# DAML4  notes
## Week 1 - Data modalities

<hr style="border:2px solid black"> </hr>

## What are these notebooks for?

Each week of the course has a lecture and a lab. In the lecture you are introduced to material, and in the lab you use Python to solve problems using that material.

These notebooks act as a bridge between the lecture and the lab. Each one summarises the lecture, and provides code examples as a starting point for writing your own code. I will be importing packages on-the-fly as needed so you can see exactly when they are required. In the labs, imports will be done at the start.

The first lecture was slightly unusual, in that it was also an introduction to the course. I am not going to summarise the introduction (whatever that would entail) but I am going to look at different data modalities, and how you can process them in Python.

## Data modalities

### Time series 

In time series data, we have some quantity we care about at different points in time.   We are going to consider the value of the pound (GBP) vs. the dollar (USD). A lot of the time we import our data from spreadsheets (e.g. excel files, CSV files) and this is no exception!

I have already downloaded the spreadsheet containing GBP vs. USD values from 04/10/2021 to 03/10/2022 from [Yahoo Finance](https://finance.yahoo.com/quote/GBPUSD%3DX%3B/history?period1=1633265701&period2=1664801701&interval=1d&filter=history&frequency=1d&includeAdjustedClose=true) which is in CSV format. 

How do we get this into Python?

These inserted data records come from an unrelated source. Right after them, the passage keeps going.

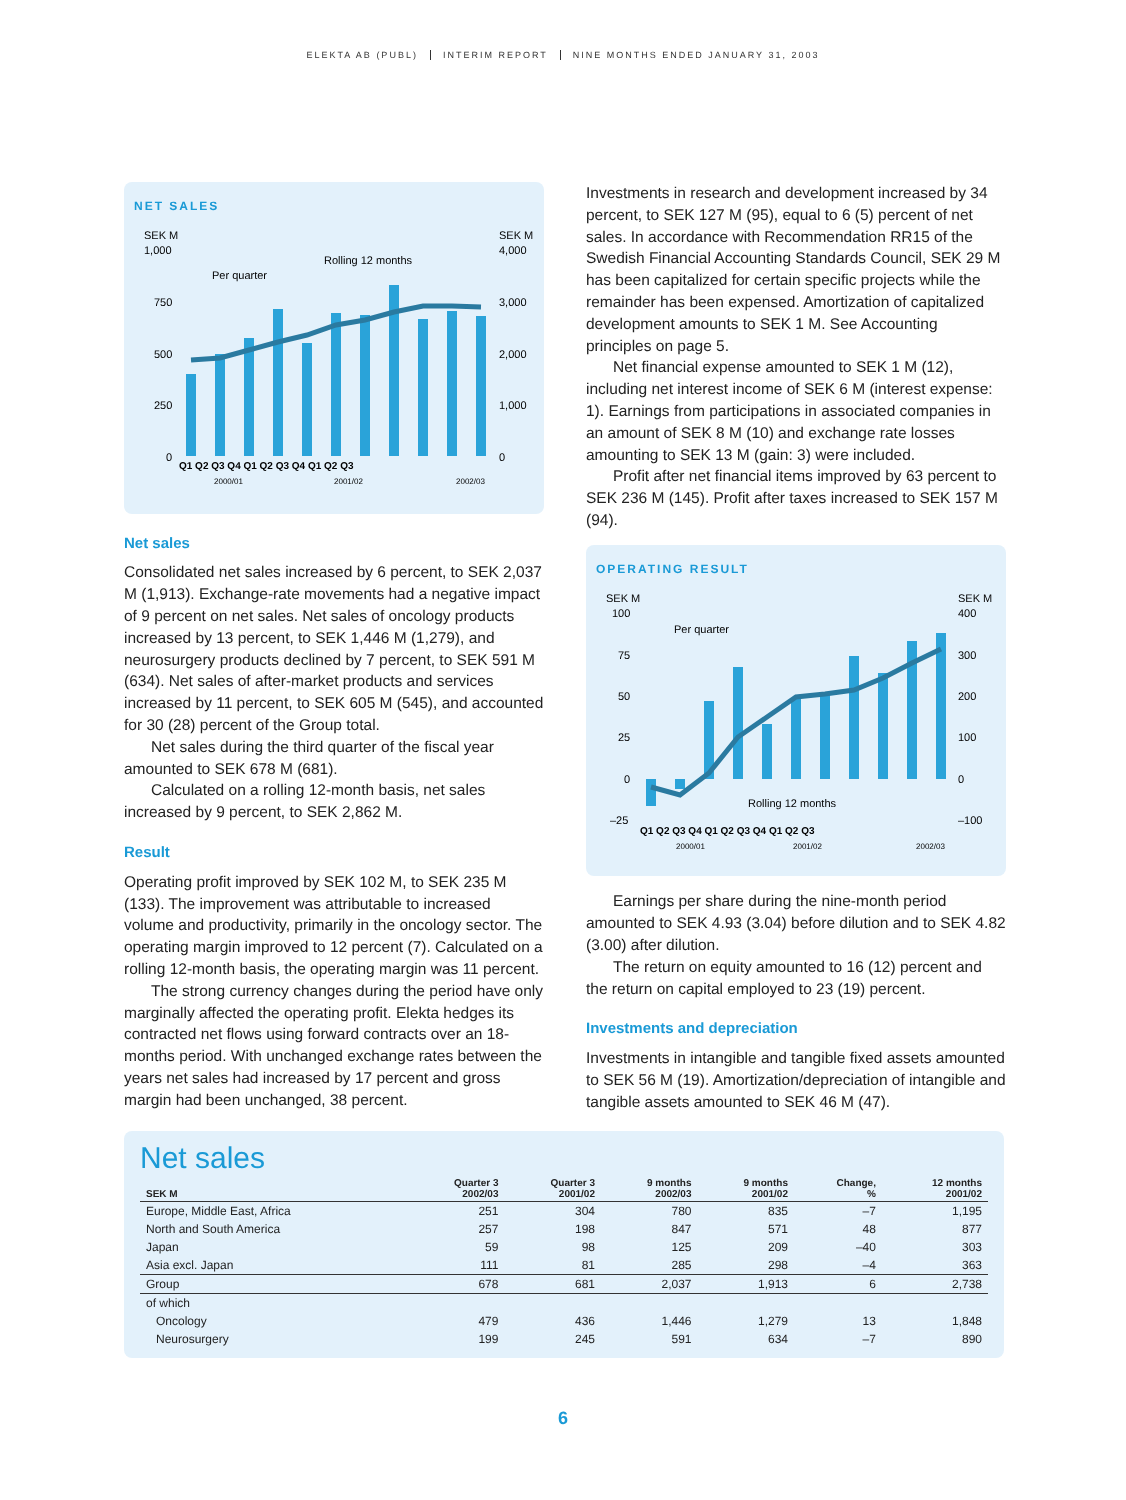ELEKTA AB (PUBL) INTERIM REPORT NINE MONTHS ENDED JANUARY 31, 2003
NET SALES
SEK M
SEK M
1,000
4,000
750
3,000
500
2,000
250
1,000
0
0
Rolling 12 months
Per quarter
Q1 Q2 Q3 Q4 Q1 Q2 Q3 Q4 Q1 Q2 Q3
2000/01
2001/02
2002/03
Net sales
Consolidated net sales increased by 6 percent, to SEK 2,037 M (1,913). Exchange-rate movements had a negative impact of 9 percent on net sales. Net sales of oncology products increased by 13 percent, to SEK 1,446 M (1,279), and neurosurgery products declined by 7 percent, to SEK 591 M (634). Net sales of after-market products and services increased by 11 percent, to SEK 605 M (545), and accounted for 30 (28) percent of the Group total.
Net sales during the third quarter of the fiscal year amounted to SEK 678 M (681).
Calculated on a rolling 12-month basis, net sales increased by 9 percent, to SEK 2,862 M.
Result
Operating profit improved by SEK 102 M, to SEK 235 M (133). The improvement was attributable to increased volume and productivity, primarily in the oncology sector. The operating margin improved to 12 percent (7). Calculated on a rolling 12-month basis, the operating margin was 11 percent.
The strong currency changes during the period have only marginally affected the operating profit. Elekta hedges its contracted net flows using forward contracts over an 18-months period. With unchanged exchange rates between the years net sales had increased by 17 percent and gross margin had been unchanged, 38 percent.
Investments in research and development increased by 34 percent, to SEK 127 M (95), equal to 6 (5) percent of net sales. In accordance with Recommendation RR15 of the Swedish Financial Accounting Standards Council, SEK 29 M has been capitalized for certain specific projects while the remainder has been expensed. Amortization of capitalized development amounts to SEK 1 M. See Accounting principles on page 5.
Net financial expense amounted to SEK 1 M (12), including net interest income of SEK 6 M (interest expense: 1). Earnings from participations in associated companies in an amount of SEK 8 M (10) and exchange rate losses amounting to SEK 13 M (gain: 3) were included.
Profit after net financial items improved by 63 percent to SEK 236 M (145). Profit after taxes increased to SEK 157 M (94).
OPERATING RESULT
SEK M
SEK M
100
400
75
300
50
200
25
100
0
0
–25
–100
Per quarter
Rolling 12 months
Q1 Q2 Q3 Q4 Q1 Q2 Q3 Q4 Q1 Q2 Q3
2000/01
2001/02
2002/03
Earnings per share during the nine-month period amounted to SEK 4.93 (3.04) before dilution and to SEK 4.82 (3.00) after dilution.
The return on equity amounted to 16 (12) percent and the return on capital employed to 23 (19) percent.
Investments and depreciation
Investments in intangible and tangible fixed assets amounted to SEK 56 M (19). Amortization/depreciation of intangible and tangible assets amounted to SEK 46 M (47).
Net sales
| SEK M | Quarter 3 2002/03 | Quarter 3 2001/02 | 9 months 2002/03 | 9 months 2001/02 | Change, % | 12 months 2001/02 |
| --- | --- | --- | --- | --- | --- | --- |
| Europe, Middle East, Africa | 251 | 304 | 780 | 835 | –7 | 1,195 |
| North and South America | 257 | 198 | 847 | 571 | 48 | 877 |
| Japan | 59 | 98 | 125 | 209 | –40 | 303 |
| Asia excl. Japan | 111 | 81 | 285 | 298 | –4 | 363 |
| Group | 678 | 681 | 2,037 | 1,913 | 6 | 2,738 |
| of which | | | | | | |
| Oncology | 479 | 436 | 1,446 | 1,279 | 13 | 1,848 |
| Neurosurgery | 199 | 245 | 591 | 634 | –7 | 890 |
6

There is a fantastic library called pandas which does all the hard work for us.





In [None]:
# Import pandas for dataframes
import pandas as pd

# Read CSV into dataframe using pandas
df = pd.read_csv("data/GBPUSD=X.csv")

# Show dataframe
df

Let's say we care about the closing value at the end of each day. This is in the `Close` column. We can plot this against `Date` using a few lines of code.

In [None]:
# matplotlib for plotting
import matplotlib.pyplot as plt

# This makes matplotlib output nice figures without much tweaking
plt.rcParams.update(
    {
        "lines.markersize": 10,  # Big points
        "font.size": 15,  # Larger font
        "xtick.major.size": 5.0,  # Bigger xticks
        "ytick.major.size": 5.0,  # Bigger yticks
    }
)

# Plotting code
fig, ax = plt.subplots(figsize=[8,6])
ax.plot(df["Date"], df["Close"])
ax.set_xlabel('Date')
ax.set_ylabel('GBP to USD rate')
ax.set_title('GBP vs USD from October 2021-2022')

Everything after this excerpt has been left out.